I'd like to give this answer here to commit the following additional details:
A working code snippet which converts slice to integer (two ways to do it).
A working solution in no_std environment.
To keep everything in one place for the people getting here from the search engine.
Without external crates, the following methods are suitable to convert from slices to integer even for no_std build starting from Rust 1.32:
Method 1 (try_into + from_be_bytes)
use core::convert::TryInto;
let src = [1, 2, 3, 4, 5, 6, 7];
// 0x03040506
u32::from_be_bytes(src[2..6].try_into().unwrap());
use core::conver::TryInto is for no_std build.
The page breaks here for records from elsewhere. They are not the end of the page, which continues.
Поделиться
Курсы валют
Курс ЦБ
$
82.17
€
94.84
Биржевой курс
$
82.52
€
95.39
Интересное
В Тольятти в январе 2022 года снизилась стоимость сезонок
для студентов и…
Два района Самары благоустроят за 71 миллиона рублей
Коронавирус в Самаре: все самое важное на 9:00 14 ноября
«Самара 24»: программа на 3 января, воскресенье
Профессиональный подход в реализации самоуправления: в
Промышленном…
And the way to use the standard crate is the following: use std::convert::TryInto;.
(And about endians it has been already answered, but let me keep it here in one place: from_le_bytes, from_be_bytes, and from_ne_bytes - use them depending on how integer is represented in memory).
Method 2 (clone_from_slice + from_be_bytes)
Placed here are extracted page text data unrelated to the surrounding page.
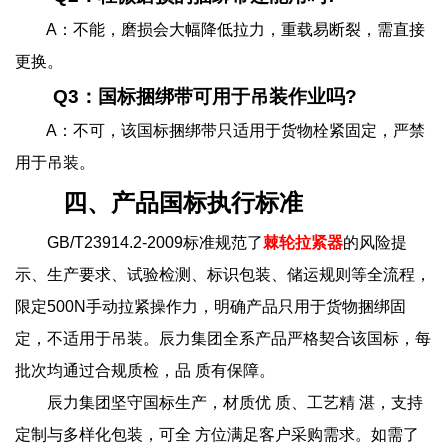
A：不能，磨损会大幅降低拉力，重载易断裂，需直接
更换。
Q3：国标捆绑带可用于吊装作业吗?
A：不可，该国标捆绑带只适用于货物栓紧固定，严禁
用于吊装。
四、产品国标执行标准
GB/T23914.2-2009标准规范了
棘轮拉紧器
的风险提
示、生产要求、试验检测、标识包装、储运规则等全流程，
限定500N手动拉紧操作力，明确产品只用于货物捆绑固
定，不适用于吊装。辰力集团全系产品严格契合该国标，每
批次均通过合规质检，品 质有保障。
辰力集团坚守国标生产，材质优 质、工艺精 湛，支持
定制与多样化包装，可全 方位满足客户采购需求。如需了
let src = [1, 2, 3, 4, 5, 6, 7];
let mut dst = [0u8; 4];
dst.clone_from_slice(&src[2..6]);
// 0x03040506
u32::from_be_bytes(dst);
Result
In both cases integer will be equal to 0x03040506.
This custom serialize_deserialize_u8_i32 library will safely convert back and forth between u8 array and i32 array i.e. the serialise function will take all of your u8 values and pack them into i32 values and the deserialise function will take this library’s custom i32 values and convert them back to the original u8 values that you started with.
This was built for a specific purpose, however it may come in handy for other uses; depending on whether you want/need a fast/custom converter like this.
https://github.com/second-state/serialize_deserialize_u8_i32
Here’s my implementation (for a different use case) that discards any additional bytes beyond 8 (and therefore doesn’t need to panic if not exact):
pub fn u64_from_slice(slice: &[u8]) -> u64 {
u64::from_ne_bytes(slice.split_at(8).0.try_into().unwrap())
}
The split_at() method returns a tuple of two slices: one from index 0 until the specified index and the other from the specified index until the end. So by using .0 to access the first member of the tuple returned by .split_at(8), it ensures that only the first 8 bytes are passed to u64::to_ne_bytes(), discarding the leftovers. Then, of course, it calls the try_into method on that .0 tuple member, and .unwrap() since split_at does all the custom panicking for you.